Hating us

Let me heartily recommend Stephen Kinzer's All the Shah's Men, a gripping and disturbing narrative of how the CIA staged a coup to overthrow Iran's last true democratic leader, Mohammed Mossadegh, in 1953. Kinzer makes a persuasive case for how the importance of that event cannot be understated, whether you are thinking about our relationship with the Middle East, the nature of the Cold War, or how America's power is extended in the world.

With a small staff and several million dollars, the CIA fundamentally altered the course of Iranian history, proving that for all its pretty talk, the United States would be a fickle friend to emerging democracies in the global contest with the Soviet Union. One of the most interesting aspects of the story is Harry Truman's firm stand against undermining the fledgling Iranian democracy. While certainly troubled by potential Soviet designs on the country, Truman bucked the British colonialists and steadfastly refused to employ U.S. power against popular will in Iran. It was only with the election of the less engaged Eisenhower that the covert action hawks were able to have their way and proceed with the coup. Sound like familiar themes?

Truman recognized that the path to democracy for post-colonial nations was a delicate one, and that true diplomacy and resolve could produce transitions both fruitful and favorable to American interests. The legacy of our duplicitous conduct in Iran has resulted in neither. For 50 years, Iran has suffered under the weight of tyrannical regimes, enabled in part by a bitter political culture produced by the betrayal of 1953. Not to mention the billions of dollars with which the US propped up the Shah's regime. And Iran has probably done more than any other nation in the Middle East to keep the homefires of fanatical anti-Americanism burning over the last quarter century. The rhetorical underpinnings of the assault now being unleashed against the West were well developed in Iran when Osama bin Laden was still on the CIA payroll.

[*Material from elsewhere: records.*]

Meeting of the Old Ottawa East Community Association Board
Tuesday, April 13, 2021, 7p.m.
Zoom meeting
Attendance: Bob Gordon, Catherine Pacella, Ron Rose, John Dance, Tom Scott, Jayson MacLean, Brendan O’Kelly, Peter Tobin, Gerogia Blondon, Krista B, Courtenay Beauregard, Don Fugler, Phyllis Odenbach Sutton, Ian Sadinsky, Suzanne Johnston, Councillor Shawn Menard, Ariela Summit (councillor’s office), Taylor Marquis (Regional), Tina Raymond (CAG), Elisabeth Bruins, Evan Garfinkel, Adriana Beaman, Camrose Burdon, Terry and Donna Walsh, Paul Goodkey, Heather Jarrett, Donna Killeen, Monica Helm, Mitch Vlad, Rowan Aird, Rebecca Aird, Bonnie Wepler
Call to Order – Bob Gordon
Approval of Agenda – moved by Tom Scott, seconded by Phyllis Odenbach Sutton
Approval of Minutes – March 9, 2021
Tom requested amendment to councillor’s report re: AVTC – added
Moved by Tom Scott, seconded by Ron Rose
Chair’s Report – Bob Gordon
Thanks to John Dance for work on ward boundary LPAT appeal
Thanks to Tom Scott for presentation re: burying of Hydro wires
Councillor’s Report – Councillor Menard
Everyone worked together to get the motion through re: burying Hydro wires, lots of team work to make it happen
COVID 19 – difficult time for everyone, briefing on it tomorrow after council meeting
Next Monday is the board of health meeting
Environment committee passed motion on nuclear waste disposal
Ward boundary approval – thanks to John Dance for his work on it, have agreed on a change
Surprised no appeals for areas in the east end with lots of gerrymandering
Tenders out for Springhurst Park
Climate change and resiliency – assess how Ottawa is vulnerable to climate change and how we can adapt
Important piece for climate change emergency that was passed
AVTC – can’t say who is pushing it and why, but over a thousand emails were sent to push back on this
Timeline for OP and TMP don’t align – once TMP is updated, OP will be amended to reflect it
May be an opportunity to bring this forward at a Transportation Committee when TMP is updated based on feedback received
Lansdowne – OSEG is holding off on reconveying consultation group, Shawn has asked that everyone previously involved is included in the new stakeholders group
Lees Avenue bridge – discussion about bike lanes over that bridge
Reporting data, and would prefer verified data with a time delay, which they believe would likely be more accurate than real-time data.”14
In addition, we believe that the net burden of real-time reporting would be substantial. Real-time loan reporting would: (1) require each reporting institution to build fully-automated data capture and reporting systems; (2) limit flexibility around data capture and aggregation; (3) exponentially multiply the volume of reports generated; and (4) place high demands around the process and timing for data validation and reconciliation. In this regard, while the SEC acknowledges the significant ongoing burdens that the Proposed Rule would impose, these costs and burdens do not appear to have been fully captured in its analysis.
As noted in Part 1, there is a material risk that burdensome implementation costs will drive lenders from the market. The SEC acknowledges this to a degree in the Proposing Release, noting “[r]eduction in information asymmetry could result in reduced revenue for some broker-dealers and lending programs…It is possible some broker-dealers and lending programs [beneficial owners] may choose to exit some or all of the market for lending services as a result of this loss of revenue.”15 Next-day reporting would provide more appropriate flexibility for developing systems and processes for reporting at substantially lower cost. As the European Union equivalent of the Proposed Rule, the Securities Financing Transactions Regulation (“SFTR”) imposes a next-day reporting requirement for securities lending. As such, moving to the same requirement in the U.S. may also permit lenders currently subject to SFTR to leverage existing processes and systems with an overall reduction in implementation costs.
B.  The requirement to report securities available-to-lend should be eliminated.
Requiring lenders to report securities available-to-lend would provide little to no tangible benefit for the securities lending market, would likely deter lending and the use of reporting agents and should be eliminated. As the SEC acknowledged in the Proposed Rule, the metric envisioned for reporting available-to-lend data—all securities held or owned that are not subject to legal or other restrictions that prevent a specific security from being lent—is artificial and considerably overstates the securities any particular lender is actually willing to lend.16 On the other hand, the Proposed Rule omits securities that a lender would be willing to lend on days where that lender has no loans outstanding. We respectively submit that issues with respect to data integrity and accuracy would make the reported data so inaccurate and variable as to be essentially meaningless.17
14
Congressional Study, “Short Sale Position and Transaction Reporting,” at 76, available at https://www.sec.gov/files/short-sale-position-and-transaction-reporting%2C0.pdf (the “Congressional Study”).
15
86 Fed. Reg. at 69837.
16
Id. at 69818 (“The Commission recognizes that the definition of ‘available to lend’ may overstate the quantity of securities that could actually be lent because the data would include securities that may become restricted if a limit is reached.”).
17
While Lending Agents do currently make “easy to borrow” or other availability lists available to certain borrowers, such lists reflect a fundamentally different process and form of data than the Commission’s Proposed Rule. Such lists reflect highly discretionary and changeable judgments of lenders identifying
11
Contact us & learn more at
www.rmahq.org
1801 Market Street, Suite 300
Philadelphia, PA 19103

So it is quite remarkable that this tortured country has again produced a movement that, by all accounts, looks to complete the democratic project stifled in 1953 and again in 1979. And yet, American policy has failed to address the complexities of our history and relationship with Iran. It has also failed to address the significance of the democracy movement and what this would mean for American security. Instead, we get "axis of evil" on one hand and a scattered focus on Iran's nuclear violations on the other. The nuclear issues are serious and need to be addressed, to be sure, but we will lose a mighty opportunity if we ignore Iran's popular sentiment again and focus only on its leadership.